If the upstream library you're using has raw pointers, multiple inheritance, templates, or other unbindable patterns, you wrap it. Two locations work:

A. App-side wrapper (preferred for one-off integration)

You're building an app that uses an unwrapped C++ library. Write the wrapper in your src/native/ folder:

my-app/
└── src/native/
├── upstream/ # vendored upstream lib
│ └── upstream.h # has raw pointers
└── wrapper.h # YOUR clean API
└── wrapper.cpp
// wrapper.h
#include "upstream/upstream.h"

class CleanWrapper {
public:
CleanWrapper();
std::vector<float> process(const std::vector<float>& input);
private:
std::shared_ptr<upstream::RawType> raw_;
};

cpp.js binds CleanWrapper; the raw type stays internal.

B. Lib-side wrapper (when authoring a cppjs-package-*)
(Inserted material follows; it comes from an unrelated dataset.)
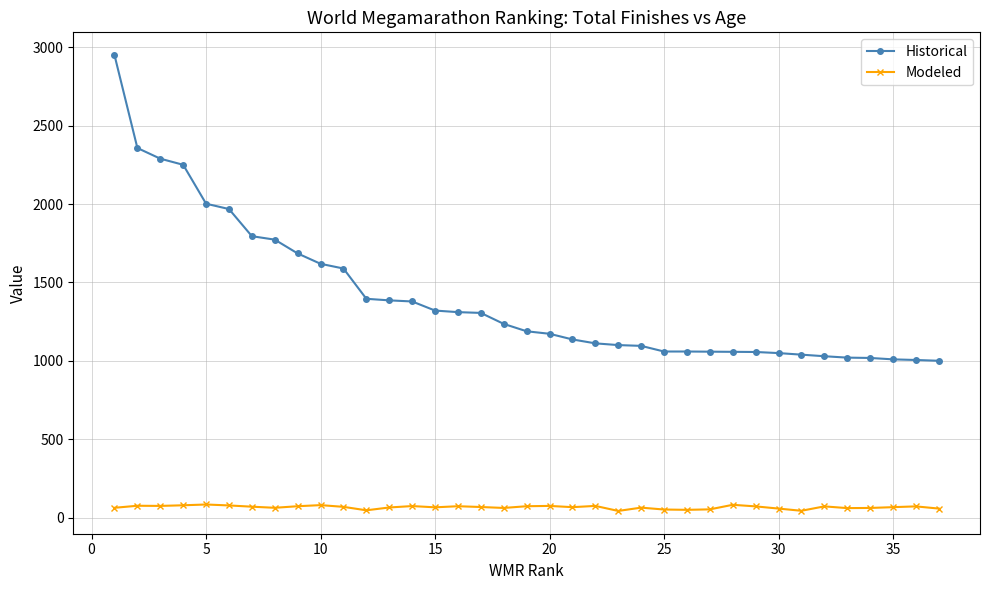

True or false: Modeled and Historical intersect in this chart.

False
If you're writing a reusable @cpp.js/package-X, put the wrapper inside the package's source folder so all consumers benefit:

cppjs-package-mylib/
└── cppjs-package-mylib-wasm/
└── src/native/
└── wrapper.h # exposed binding API

App-side wrapper is the default; lib-side only when you're publishing a package.
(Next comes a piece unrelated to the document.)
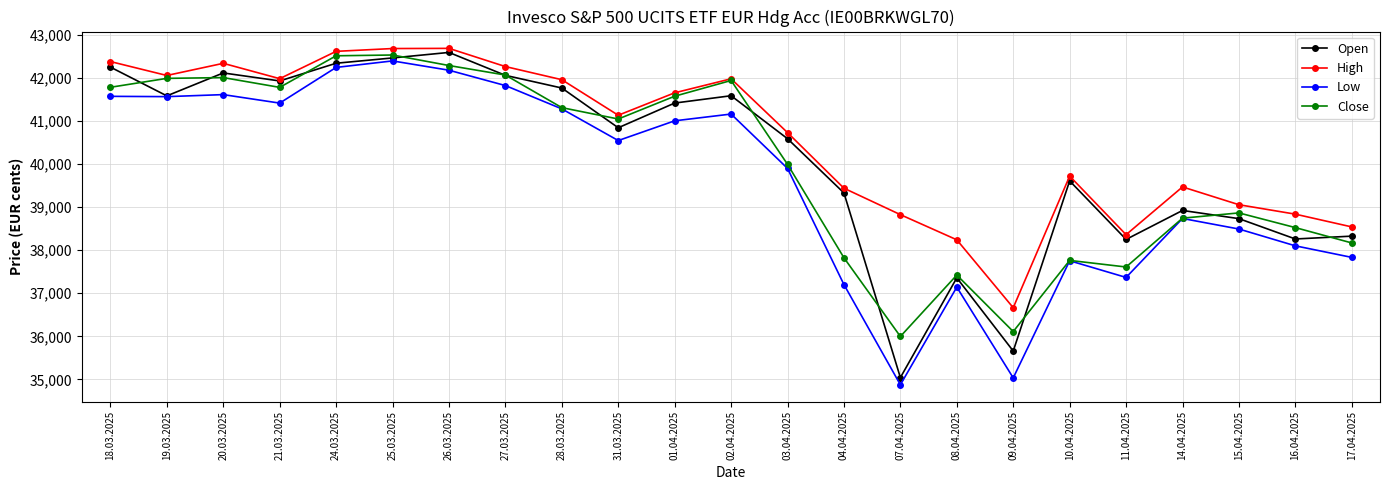

Count the number of categories in the chart.

23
Advanced: JSPI flag (experimental)

The Emscripten -sJSPI flag enables JavaScript Promise Integration — letting C++ code call into JS-promising code synchronously (the C++ stack suspends on await). Used in cppjs-playground-web-vite for async iteration over geospatial datasets.
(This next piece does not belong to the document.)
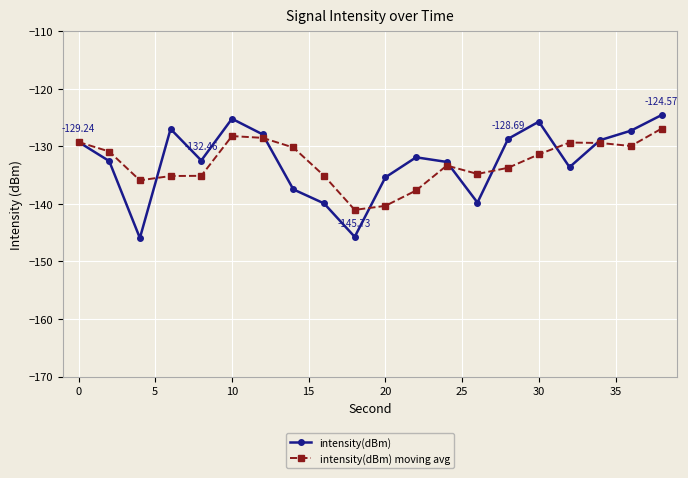

How many lines are shown in the chart?

2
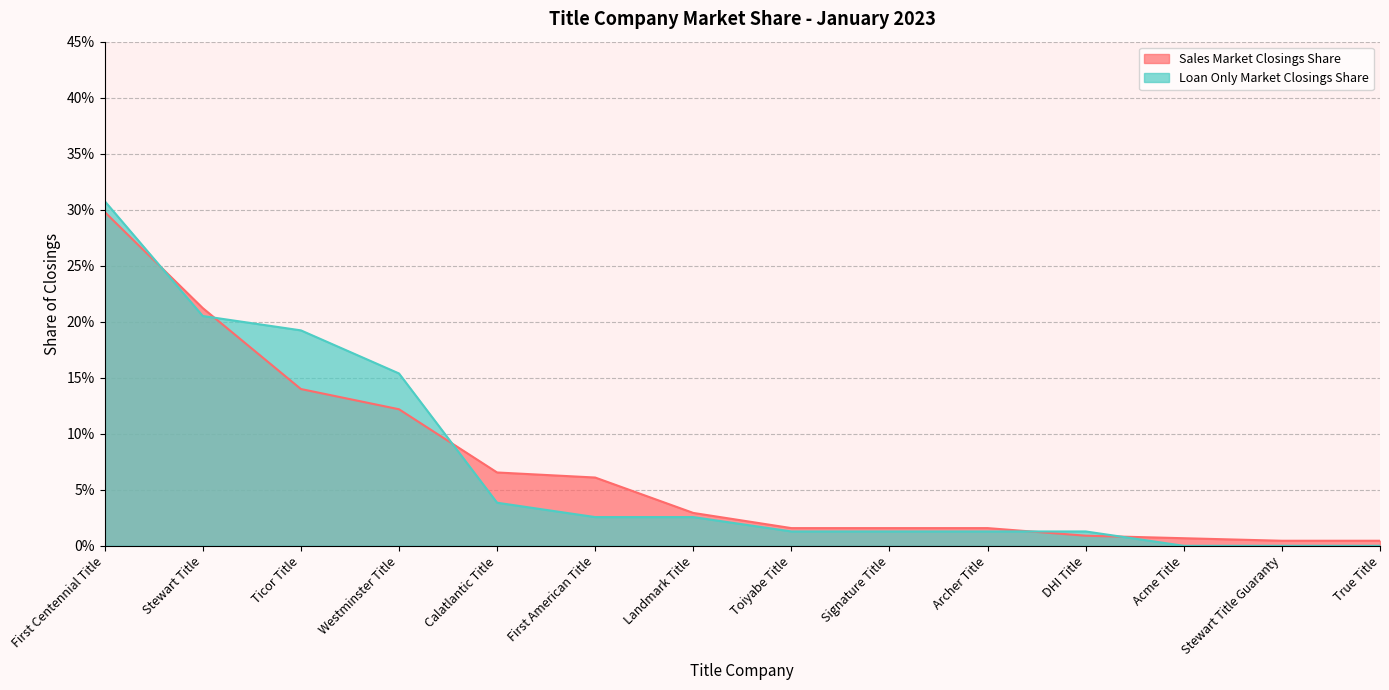

How many categories are shown in the chart?

14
You'd opt in via targetSpecs[].specs.emccFlags in cppjs.config.js:

targetSpecs: [{
platform: 'wasm',
specs: { emccFlags: ['-sJSPI'] },
}]

Naming rule: _JSPI suffix

Once -sJSPI is enabled, any C++ method or function that should be JSPI-wrapped must end with _JSPI. The cpp.js auto-binder detects the suffix and emits emscripten::async() on the binding so the call returns a Promise on the JS side and the C++ stack can suspend mid-execution.

// native.h
class Native {
public:
static std::string sample(); // regular sync binding
static void ops_JSPI(); // JSPI-wrapped — async on JS side
static std::vector<std::string> listVirtualFiles_JSPI();
};

The auto-generated bridge becomes:

.class_function("sample", &Native::sample)
.class_function("ops_JSPI", &Native::ops_JSPI, emscripten::async())
.class_function("listVirtualFiles_JSPI", &Native::listVirtualFiles_JSPI, emscripten::async())

On the JS side, call the function with the suffix preserved and await it:

await m.Native.ops_JSPI();
const files = await m.Native.listVirtualFiles_JSPI();

If you forget the suffix, the binding stays synchronous; calls into JS promises from inside that C++ function will then crash with Cannot suspend without JSPI at runtime.

This is experimental and Chrome-only at the time of writing. Use cases: callbacks into JS that fetch network data, awaiting JS promises mid-C++. Don't enable it unless you specifically need synchronous cross-boundary await. See performance.md for override safety.

Common mistakes (from the build-pipeline source code)

  1. Returning a unique_ptr from a bindable function → binding silently fails or returns null. Use shared_ptr.
  2. Defining the class in the .cpp only (forward-declared in .h, full definition hidden) → binder needs the full definition in the header it scans.
  3. Anonymous namespaces wrapping the public API → not exposed. Public API stays in named or no namespace.
  4. extern "C" decoration on C++ class methods → invalid. Only use extern "C" for C-style free functions.
  5. Returning a reference or pointer to a stack object → undefined behavior; binder doesn't catch it. Always return by value or by shared_ptr.

When the rules don't fit

Three escape hatches, in order of preference:

  1. Wrap it in C++ (above) — most maintainable.
  2. Write a .i file for SWIG (swig-escape.md) — fine for selective custom types.
  3. Open an issue — if a common pattern keeps falling outside the auto-binder, the binder itself can be extended.